▶ [WORKING DATA]:
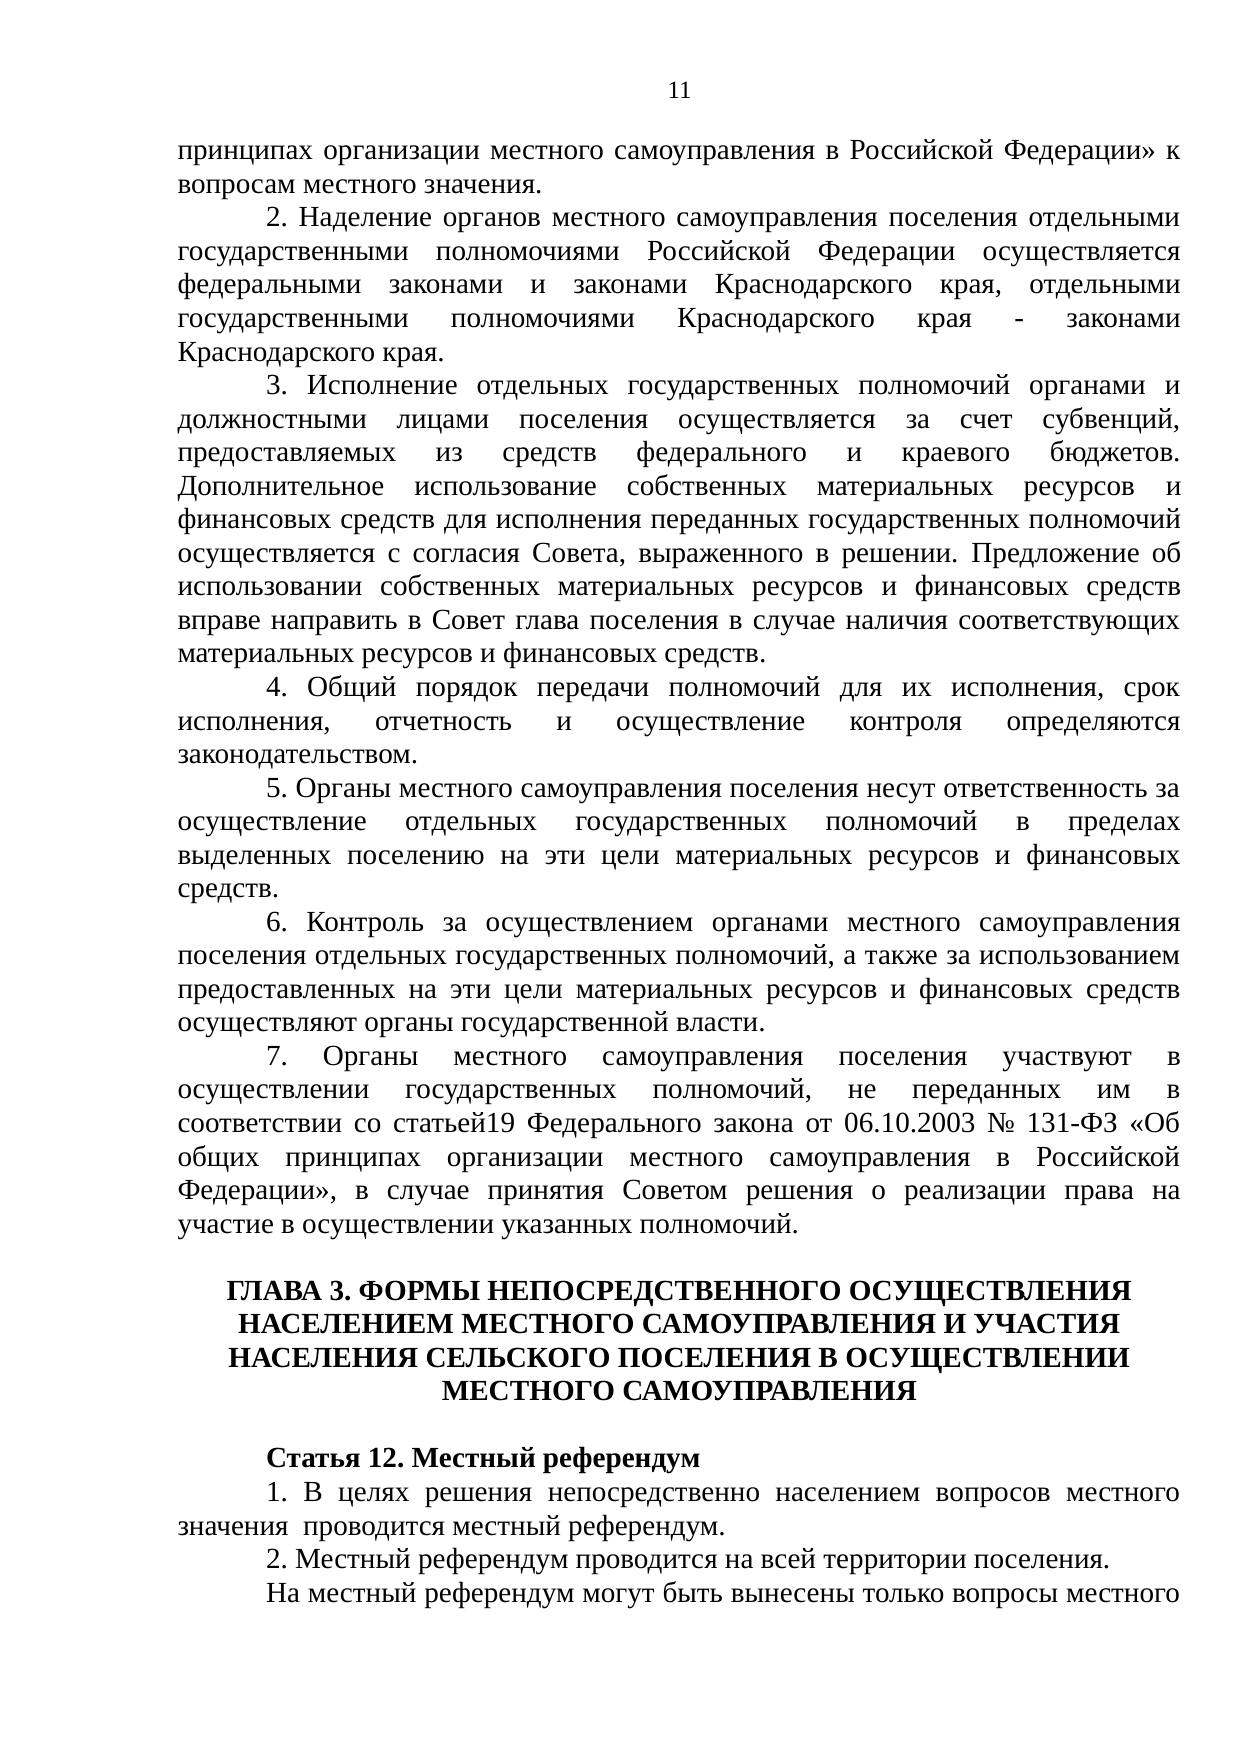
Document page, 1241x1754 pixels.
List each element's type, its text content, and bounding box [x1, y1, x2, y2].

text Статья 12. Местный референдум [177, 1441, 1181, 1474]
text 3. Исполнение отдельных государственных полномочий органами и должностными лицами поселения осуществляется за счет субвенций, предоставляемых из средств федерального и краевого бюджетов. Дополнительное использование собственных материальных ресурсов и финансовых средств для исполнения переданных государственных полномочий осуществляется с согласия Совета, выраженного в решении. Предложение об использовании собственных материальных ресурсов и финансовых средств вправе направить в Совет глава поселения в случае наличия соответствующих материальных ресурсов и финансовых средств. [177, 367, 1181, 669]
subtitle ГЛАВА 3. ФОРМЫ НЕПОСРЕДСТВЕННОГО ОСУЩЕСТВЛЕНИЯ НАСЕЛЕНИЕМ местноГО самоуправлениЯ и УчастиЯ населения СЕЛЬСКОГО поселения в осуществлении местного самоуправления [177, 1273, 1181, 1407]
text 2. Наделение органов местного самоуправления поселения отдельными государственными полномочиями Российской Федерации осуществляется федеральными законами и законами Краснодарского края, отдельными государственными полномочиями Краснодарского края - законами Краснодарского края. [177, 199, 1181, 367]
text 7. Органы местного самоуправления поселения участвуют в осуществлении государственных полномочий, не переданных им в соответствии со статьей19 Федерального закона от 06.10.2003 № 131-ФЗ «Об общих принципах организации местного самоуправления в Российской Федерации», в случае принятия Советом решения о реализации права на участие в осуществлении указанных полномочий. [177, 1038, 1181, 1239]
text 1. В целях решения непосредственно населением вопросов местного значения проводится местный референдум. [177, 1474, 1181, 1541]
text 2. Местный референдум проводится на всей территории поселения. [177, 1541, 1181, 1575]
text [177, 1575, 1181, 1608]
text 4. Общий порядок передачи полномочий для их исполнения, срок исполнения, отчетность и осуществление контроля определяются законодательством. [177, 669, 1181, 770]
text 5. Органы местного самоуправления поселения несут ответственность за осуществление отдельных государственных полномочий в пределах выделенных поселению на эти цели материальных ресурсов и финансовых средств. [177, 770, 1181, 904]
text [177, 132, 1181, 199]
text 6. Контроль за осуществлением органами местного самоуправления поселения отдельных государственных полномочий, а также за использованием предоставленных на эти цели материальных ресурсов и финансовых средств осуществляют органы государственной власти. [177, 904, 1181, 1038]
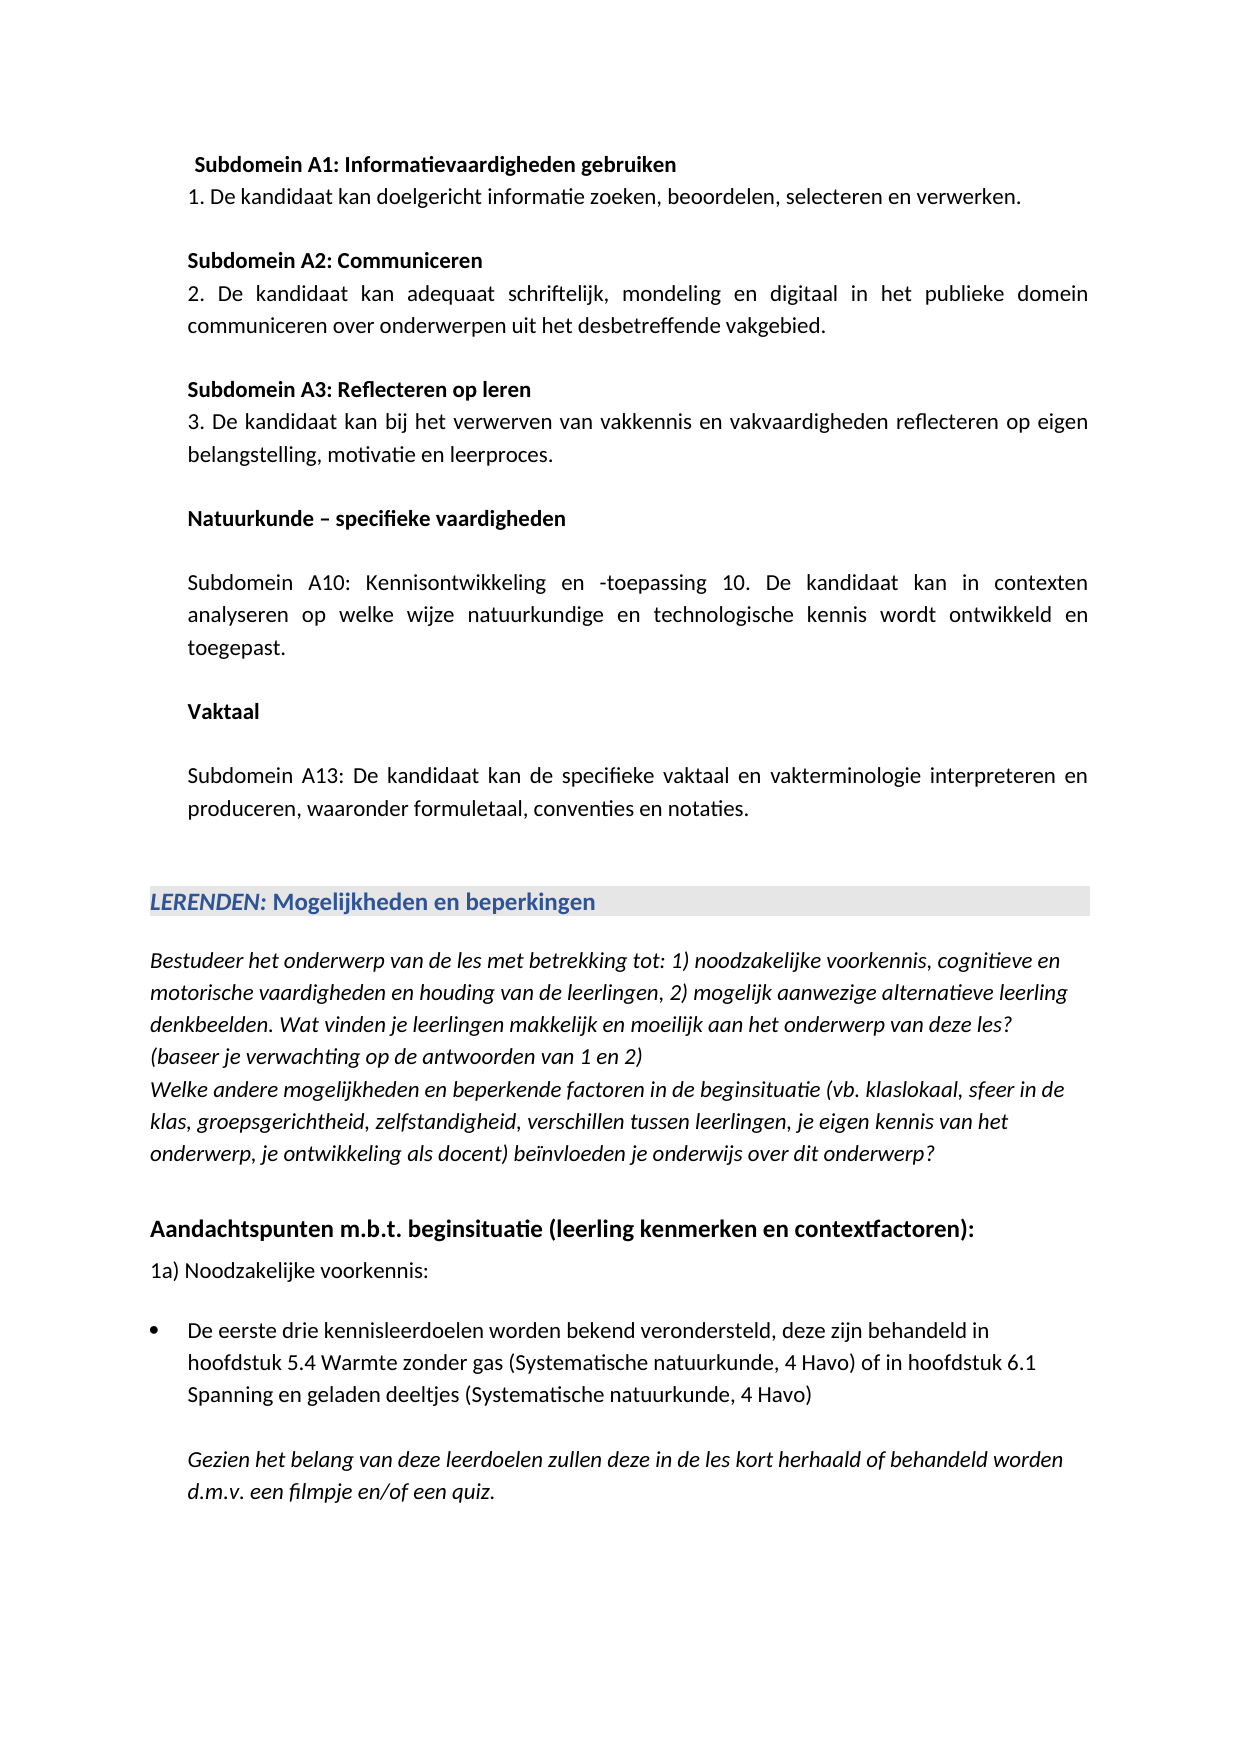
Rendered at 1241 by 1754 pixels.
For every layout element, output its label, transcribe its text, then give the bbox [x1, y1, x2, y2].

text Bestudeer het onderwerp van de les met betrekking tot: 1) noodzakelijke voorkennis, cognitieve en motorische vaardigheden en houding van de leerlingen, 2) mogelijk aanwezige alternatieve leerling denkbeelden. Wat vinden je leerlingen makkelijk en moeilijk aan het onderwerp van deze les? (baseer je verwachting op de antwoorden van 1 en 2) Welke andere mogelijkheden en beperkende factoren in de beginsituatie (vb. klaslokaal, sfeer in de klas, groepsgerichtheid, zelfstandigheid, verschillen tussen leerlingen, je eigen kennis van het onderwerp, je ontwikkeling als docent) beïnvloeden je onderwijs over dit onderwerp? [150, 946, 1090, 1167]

▶ [WORK INSTRUCTIONS]:
Filter the listing above so that only lines holding the word "Российской" remain, and report those lines.

▶ [EXERCISE ANSWER]:
text 2. Наделение органов местного самоуправления поселения отдельными государственными полномочиями Российской Федерации осуществляется федеральными законами и законами Краснодарского края, отдельными государственными полномочиями Краснодарского края - законами Краснодарского края. [177, 199, 1181, 367]
text 7. Органы местного самоуправления поселения участвуют в осуществлении государственных полномочий, не переданных им в соответствии со статьей19 Федерального закона от 06.10.2003 № 131-ФЗ «Об общих принципах организации местного самоуправления в Российской Федерации», в случае принятия Советом решения о реализации права на участие в осуществлении указанных полномочий. [177, 1038, 1181, 1239]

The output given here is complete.